Oknum Anggota DPRD Kota Serang Diduga Lecehkan Wanita, Polisi Selidiki Kasus Pelecehan Seksual
Seorang wanita asal Kabupaten Pandeglang, Banten, berinisial NW (40 tahun), mengaku menjadi korban pelecehan seksual yang diduga dilakukan oleh oknum anggota Dewan Perwakilan Rakyat Daerah (DPRD) Kota Serang. Keluarga korban, Hermawan, mengungkapkan bahwa peristiwa tersebut telah dilaporkan kepada pihak kepolisian setempat pada Rabu (11/3/2026).
Kronologi Kejadian Pelecehan Seksual
Menurut keterangan Hermawan, kasus pelecehan ini berawal ketika korban dan terduga pelaku sedang membahas terkait biaya sewa dapur untuk program makan bergizi gratis (MBG). Usai obrolan tersebut, tiba-tiba pelaku melakukan tindakan pelecehan seksual terhadap korban. Hermawan menegaskan bahwa insiden ini terjadi setelah pembicaraan mengenai sewa dapur selesai.

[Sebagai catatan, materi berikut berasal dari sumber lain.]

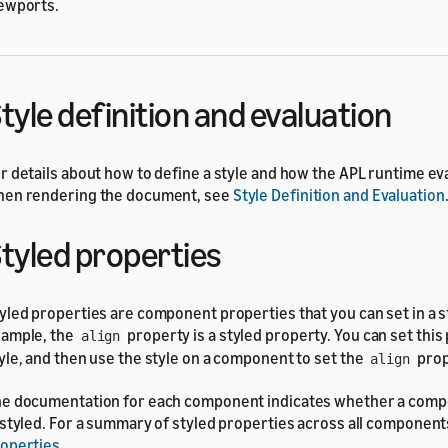
ewports.
tyle definition and evaluation
r details about how to define a style and how the APL runtime ev
en rendering the document, see
Style Definition and Evaluation
tyled properties
yled properties are component properties that you can set in a s
ample, the
property is a styled property. You can set this 
align
yle, and then use the style on a component to set the
prop
align
e documentation for each component indicates whether a com
 styled. For a summary of styled properties across all component
operties
.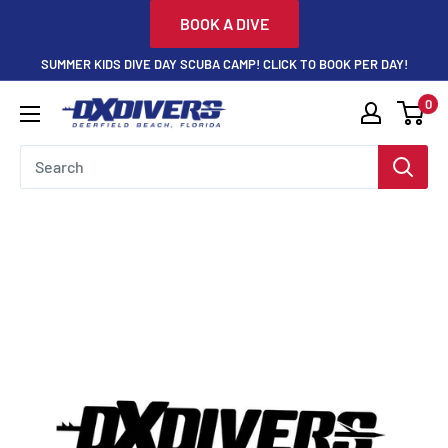
Skip
BOOK A DIVE
to
SUMMER KIDS DIVE DAY SCUBA CAMP! CLICK TO BOOK PER DAY!
content
0
DXDivers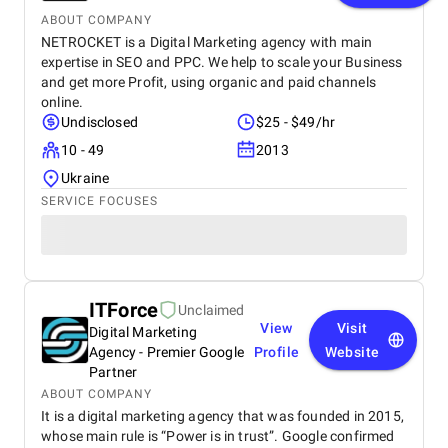
ABOUT COMPANY
NETROCKET is a Digital Marketing agency with main
expertise in SEO and PPC. We help to scale your Business
and get more Profit, using organic and paid channels
online.
Undisclosed
$25 - $49/hr
10 - 49
2013
Ukraine
SERVICE FOCUSES
ITForce
Unclaimed
View
Visit
Digital Marketing
Agency - Premier Google
Profile
Website
Partner
ABOUT COMPANY
It is a digital marketing agency that was founded in 2015,
whose main rule is “Power is in trust”. Google confirmed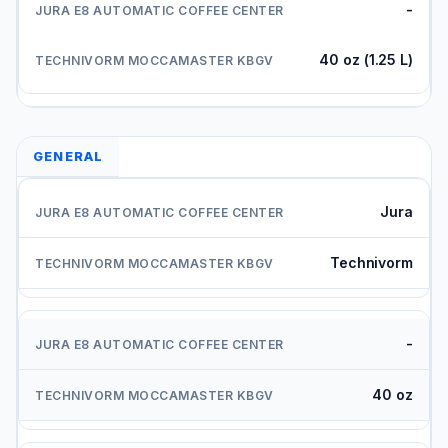
-
40 oz (1.25 L)
GENERAL
Jura
Technivorm
-
40 oz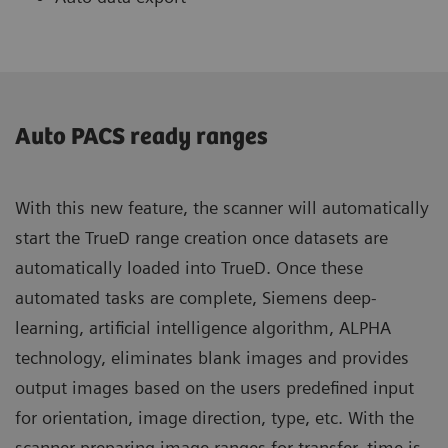
Auto PACS ready ranges
With this new feature, the scanner will automatically
start the TrueD range creation once datasets are
automatically loaded into TrueD. Once these
automated tasks are complete, Siemens deep-
learning, artificial intelligence algorithm, ALPHA
technology, eliminates blank images and provides
output images based on the users predefined input
for orientation, image direction, type, etc. With the
scanner preparing image ranges for transfer, time is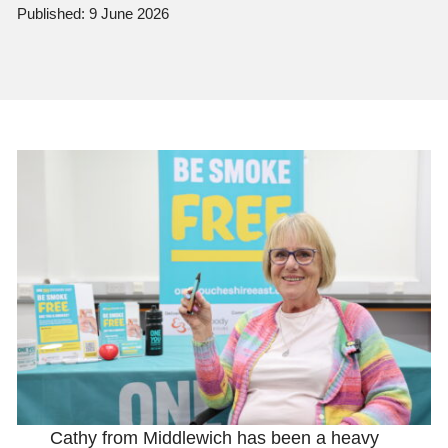
Published: 9 June 2026
Cathy from Middlewich has been a heavy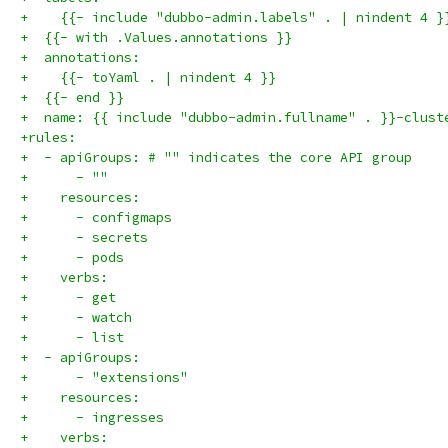
+    {{- include "dubbo-admin.labels" . | nindent 4 }
+  {{- with .Values.annotations }}
+  annotations:
+    {{- toYaml . | nindent 4 }}
+  {{- end }}
+  name: {{ include "dubbo-admin.fullname" . }}-clust
+rules:
+  - apiGroups: # "" indicates the core API group
+      - ""
+    resources:
+      - configmaps
+      - secrets
+      - pods
+    verbs:
+      - get
+      - watch
+      - list
+  - apiGroups:
+      - "extensions"
+    resources:
+      - ingresses
+    verbs: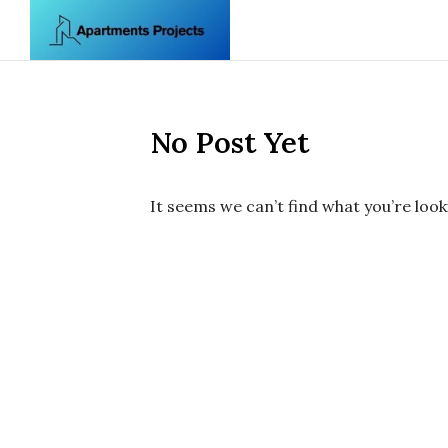
Skip to content
No Post Yet
It seems we can’t find what you’re look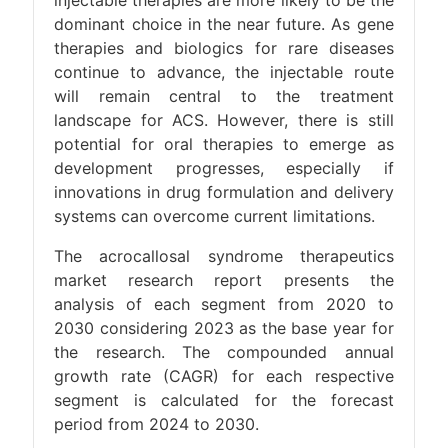
injectable therapies are more likely to be the
dominant choice in the near future. As gene
therapies and biologics for rare diseases
continue to advance, the injectable route
will remain central to the treatment
landscape for ACS. However, there is still
potential for oral therapies to emerge as
development progresses, especially if
innovations in drug formulation and delivery
systems can overcome current limitations.
The acrocallosal syndrome therapeutics
market research report presents the
analysis of each segment from 2020 to
2030 considering 2023 as the base year for
the research. The compounded annual
growth rate (CAGR) for each respective
segment is calculated for the forecast
period from 2024 to 2030.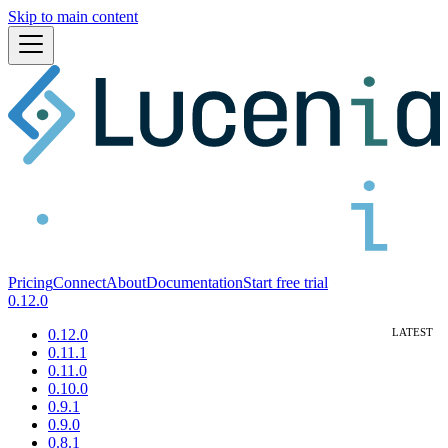
Skip to main content
Pricing
Connect
About
Documentation
Start free trial
0.12.0
0.12.0
0.11.1
0.11.0
0.10.0
0.9.1
0.9.0
0.8.1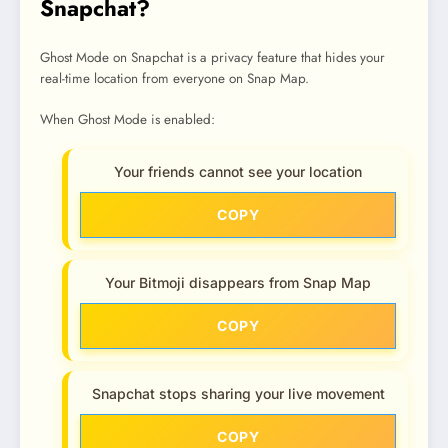
Snapchat?
Ghost Mode on Snapchat is a privacy feature that hides your
real-time location from everyone on Snap Map.
When Ghost Mode is enabled:
Your friends cannot see your location
COPY
Your Bitmoji disappears from Snap Map
COPY
Snapchat stops sharing your live movement
COPY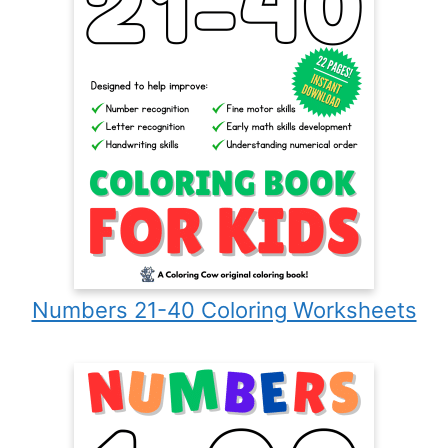
Numbers 21-40 Coloring Worksheets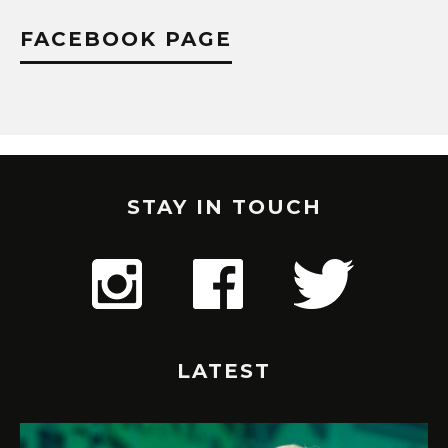
FACEBOOK PAGE
STAY IN TOUCH
LATEST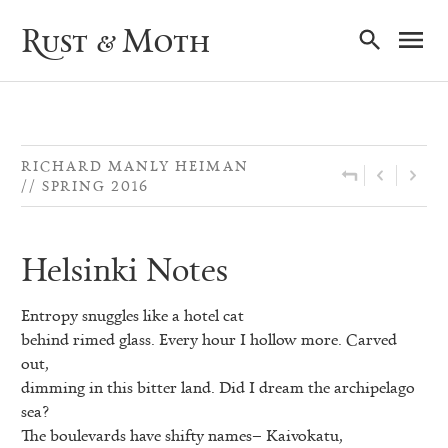
Ma
Rust & Moth
Nav
RICHARD MANLY HEIMAN
SPRING 2016
Helsinki Notes
Entropy snuggles like a hotel cat
behind rimed glass. Every hour I hollow more. Carved
out,
dimming in this bitter land. Did I dream the archipelago
sea?
The boulevards have shifty names– Kaivokatu,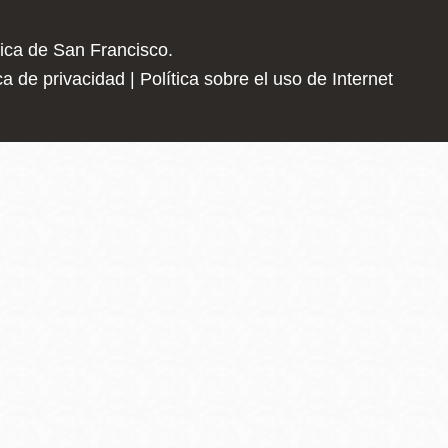
Advice and resources for finding programs th
lica de San Francisco.
ica de privacidad
|
Política sobre el uso de Internet
Silent Professionals
Our small, experienced team has direct pipeli
and private security industry as well as uniqu
CalVet Employment Benefits
Provides a list of employment services and 
employment including employment services to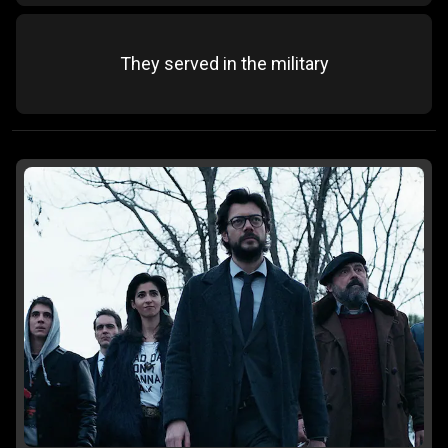
They served in the military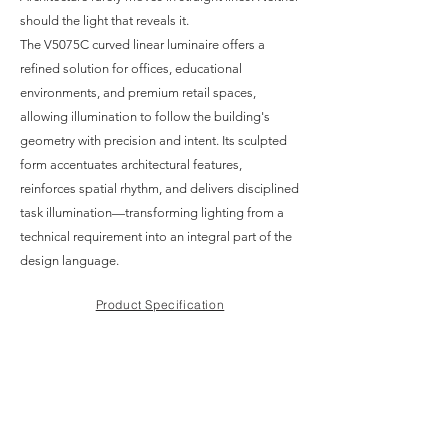
should the light that reveals it.
The V5075C curved linear luminaire offers a
refined solution for offices, educational
environments, and premium retail spaces,
allowing illumination to follow the building's
geometry with precision and intent. Its sculpted
form accentuates architectural features,
reinforces spatial rhythm, and delivers disciplined
task illumination—transforming lighting from a
technical requirement into an integral part of the
design language.
Product Specification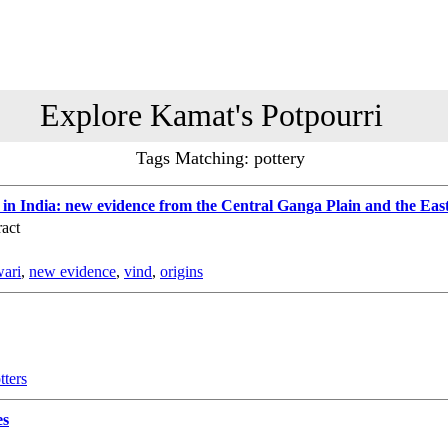
Explore Kamat's Potpourri
Tags Matching: pottery
g in India: new evidence from the Central Ganga Plain and the Eas
act
wari
,
new evidence
,
vind
,
origins
tters
es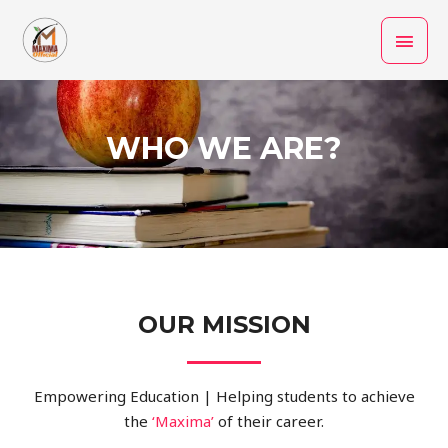
Skip
MAI
to
MEN
content
WHO WE ARE?
OUR MISSION
Empowering Education | Helping students to achieve
the
‘Maxima
’
of their career.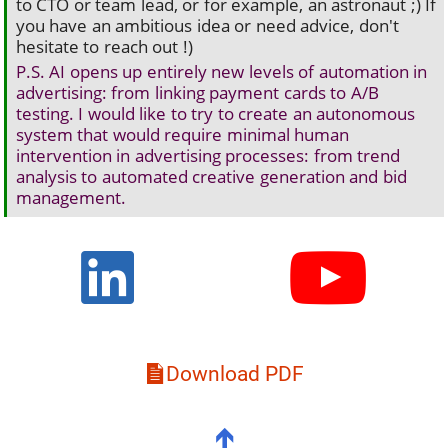
to CTO or team lead, or for example, an astronaut ;) If
you have an ambitious idea or need advice, don't
hesitate to reach out !)
P.S. AI opens up entirely new levels of automation in
advertising: from linking payment cards to A/B
testing. I would like to try to create an autonomous
system that would require minimal human
intervention in advertising processes: from trend
analysis to automated creative generation and bid
management.
Download PDF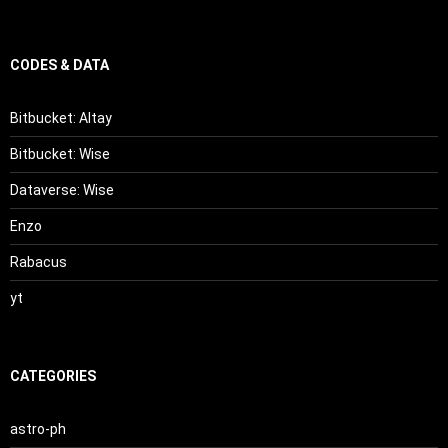
CODES & DATA
Bitbucket: Altay
Bitbucket: Wise
Dataverse: Wise
Enzo
Rabacus
yt
CATEGORIES
astro-ph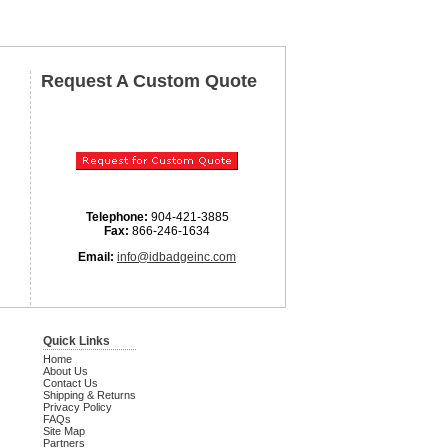
Request A Custom Quote
Telephone:
904-421-3885
Fax:
866-246-1634
Email:
info@idbadgeinc.com
Quick Links
Home
About Us
Contact Us
Shipping & Returns
Privacy Policy
FAQs
Site Map
Partners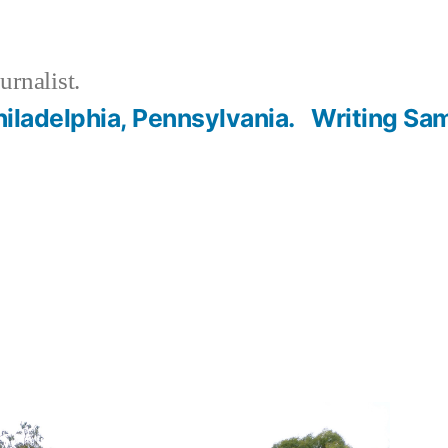
urnalist.
hiladelphia, Pennsylvania.
Writing Sa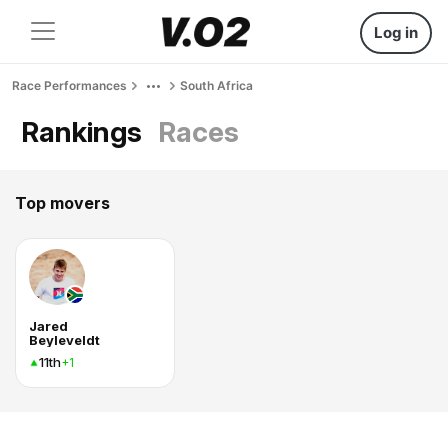
Log in
Race Performances
South Africa
Rankings
Races
Top movers
Jared
Beyleveldt
11th
+1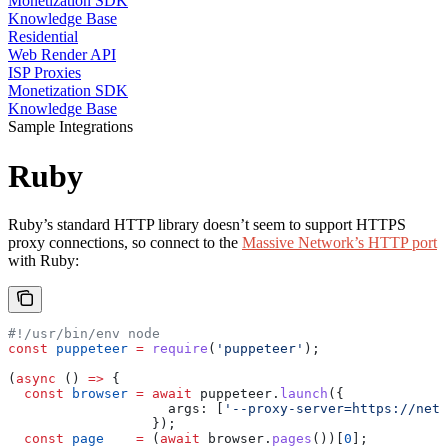
Monetization SDK
Knowledge Base
Residential
Web Render API
ISP Proxies
Monetization SDK
Knowledge Base
Sample Integrations
Ruby
Ruby’s standard HTTP library doesn’t seem to support HTTPS
proxy connections, so connect to the
Massive Network’s HTTP port
with Ruby:
#!/usr/bin/env node
const
 puppeteer
 =
 require
(
'puppeteer'
);
(
async
 () 
=>
 {
  const
 browser
 =
 await
 puppeteer
.
launch
({
                    args:
 [
'--proxy-server=https://netw
                  });
  const
 page
    =
 (
await
 browser
.
pages
())[
0
];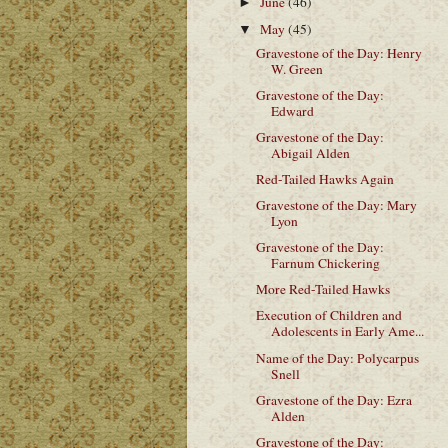
June
(46)
►
May
(45)
▼
Gravestone of the Day: Henry
W. Green
Gravestone of the Day:
Edward
Gravestone of the Day:
Abigail Alden
Red-Tailed Hawks Again
Gravestone of the Day: Mary
Lyon
Gravestone of the Day:
Farnum Chickering
More Red-Tailed Hawks
Execution of Children and
Adolescents in Early Ame...
Name of the Day: Polycarpus
Snell
Gravestone of the Day: Ezra
Alden
Gravestone of the Day: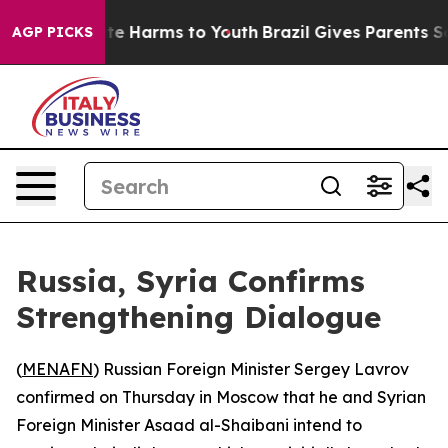
Fund to Abate Harms to Youth
Brazil Gives Parents Soci
AGP PICKS
Russia, Syria Confirms
Strengthening Dialogue
(
MENAFN
) Russian Foreign Minister Sergey Lavrov
confirmed on Thursday in Moscow that he and Syrian
Foreign Minister Asaad al-Shaibani intend to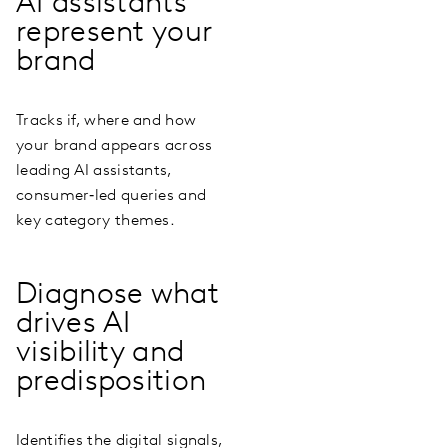
AI assistants
represent your
brand
Tracks if, where and how
your brand appears across
leading AI assistants,
consumer‑led queries and
key category themes.
Diagnose what
drives AI
visibility and
predisposition
Identifies the digital signals,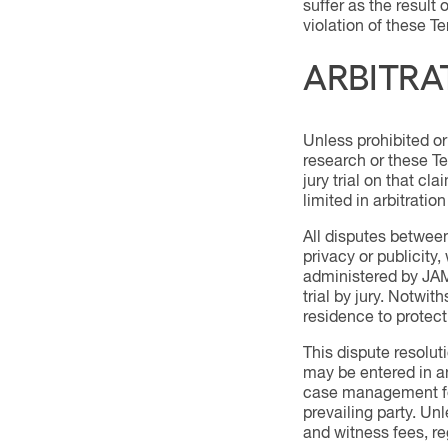
suffer as the result 
violation of these Te
ARBITRA
Unless prohibited or 
research or these Ter
jury trial on that cl
limited in arbitratio
All disputes between
privacy or publicity,
administered by JAM
trial by jury. Notwit
residence to protect
This dispute resolut
may be entered in any
case management fee,
prevailing party. Un
and witness fees, reg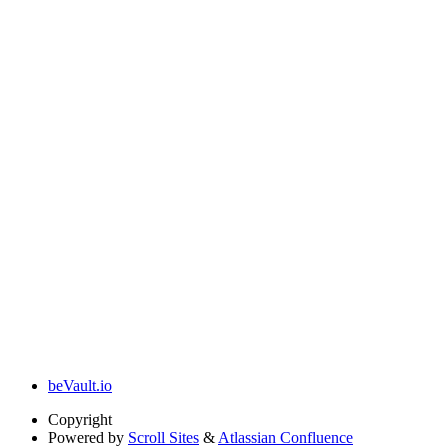
beVault.io
Copyright
Powered by
Scroll Sites
&
Atlassian Confluence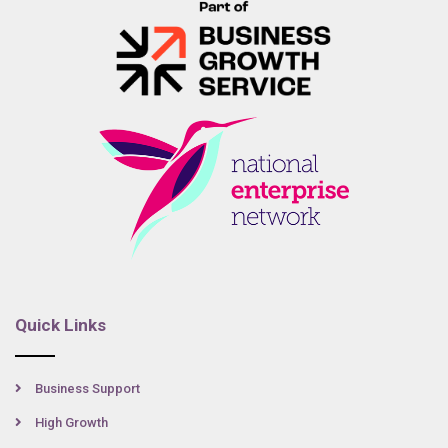
Quick Links
Business Support
High Growth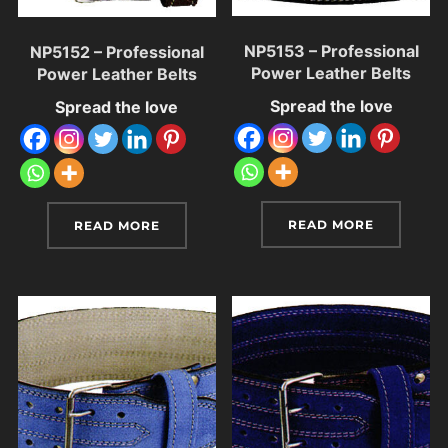
NP5153 – Professional
NP5152 – Professional
Power Leather Belts
Power Leather Belts
Spread the love
Spread the love
READ MORE
READ MORE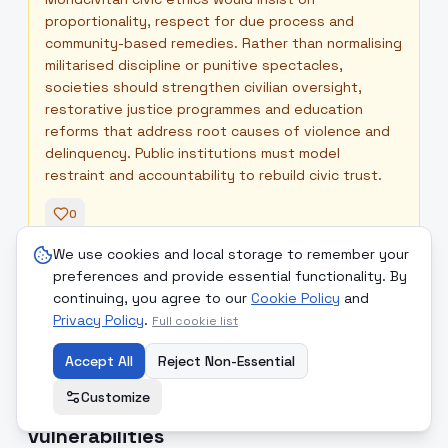
proportionality, respect for due process and
community-based remedies. Rather than normalising
militarised discipline or punitive spectacles,
societies should strengthen civilian oversight,
restorative justice programmes and education
reforms that address root causes of violence and
delinquency. Public institutions must model
restraint and accountability to rebuild civic trust.
0
We use cookies and local storage to remember your
preferences and provide essential functionality. By
Readers' Comments
+
continuing, you agree to our
Cookie Policy
and
Privacy Policy
.
Full cookie list
Accept All
Reject Non-Essential
8
.
Heatwaves, earthquakes and
high
Customize
public-health strain expose system
vulnerabilities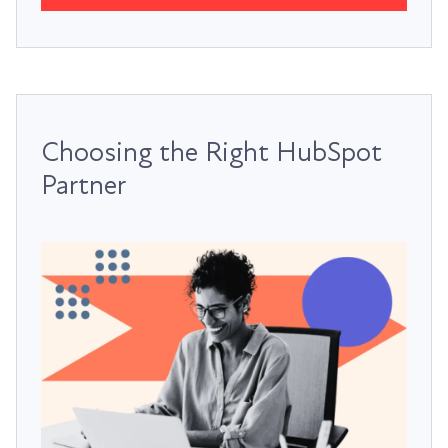
Choosing the Right HubSpot
Partner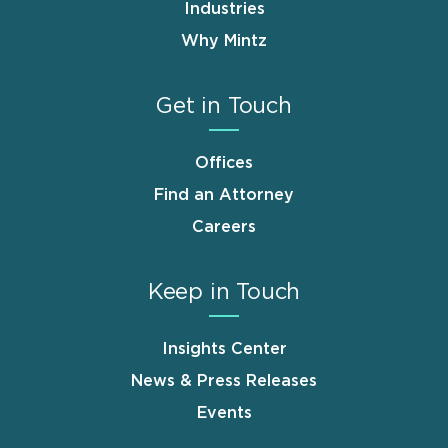
Industries
Why Mintz
Get in Touch
Offices
Find an Attorney
Careers
Keep in Touch
Insights Center
News & Press Releases
Events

"Terduga pelaku merupakan oknum anggota DPRD Kota Serang," kata Hermawan, seraya menambahkan bahwa keluarga korban berharap kasus ini dapat diusut tuntas oleh aparat penegak hukum.
Respon dan Penyelidikan Polisi
Kanit PPA Satreskrim Polres Pandeglang, Ipda Widianto, membenarkan bahwa pihaknya telah menerima laporan dari keluarga korban. Widianto menyatakan bahwa penyelidikan telah dimulai untuk mengungkap fakta-fakta di balik dugaan pelecehan seksual ini.
"Laporan sudah kami terima. Saat ini kami tengah melakukan penyelidikan," ujar Widianto. Ia juga memastikan bahwa pihak kepolisian akan melakukan pemeriksaan terhadap terlapor, yang diduga merupakan anggota DPRD Kota Serang.
Widianto menekankan bahwa proses hukum akan dijalankan sesuai dengan prosedur yang berlaku. Penyelidikan ini mencakup pemanggilan dan pemeriksaan terhadap terduga pelaku, serta pengumpulan bukti-bukti pendukung lainnya.
Dampak dan Harapan dari Korban
Keluarga korban, melalui Hermawan, menyampaikan bahwa laporan telah dibuat ke Polres Pandeglang sebagai langkah awal untuk menuntut keadilan. Mereka berharap agar kasus ini tidak hanya diselesaikan secara hukum, tetapi juga menjadi perhatian publik untuk mencegah kejadian serupa di masa depan.
Kasus ini menyoroti pentingnya perlindungan terhadap korban pelecehan seksual, terutama ketika melibatkan oknum pejabat publik. Proses penyelidikan yang transparan dan adil diharapkan dapat memberikan kepastian hukum bagi semua pihak yang terlibat.
Polres Pandeglang terus memantau perkembangan kasus ini dan akan memberikan update lebih lanjut setelah penyelidikan selesai. Masyarakat diimbau untuk tidak menyebarkan informasi yang belum diverifikasi agar tidak mengganggu proses hukum yang sedang berjalan.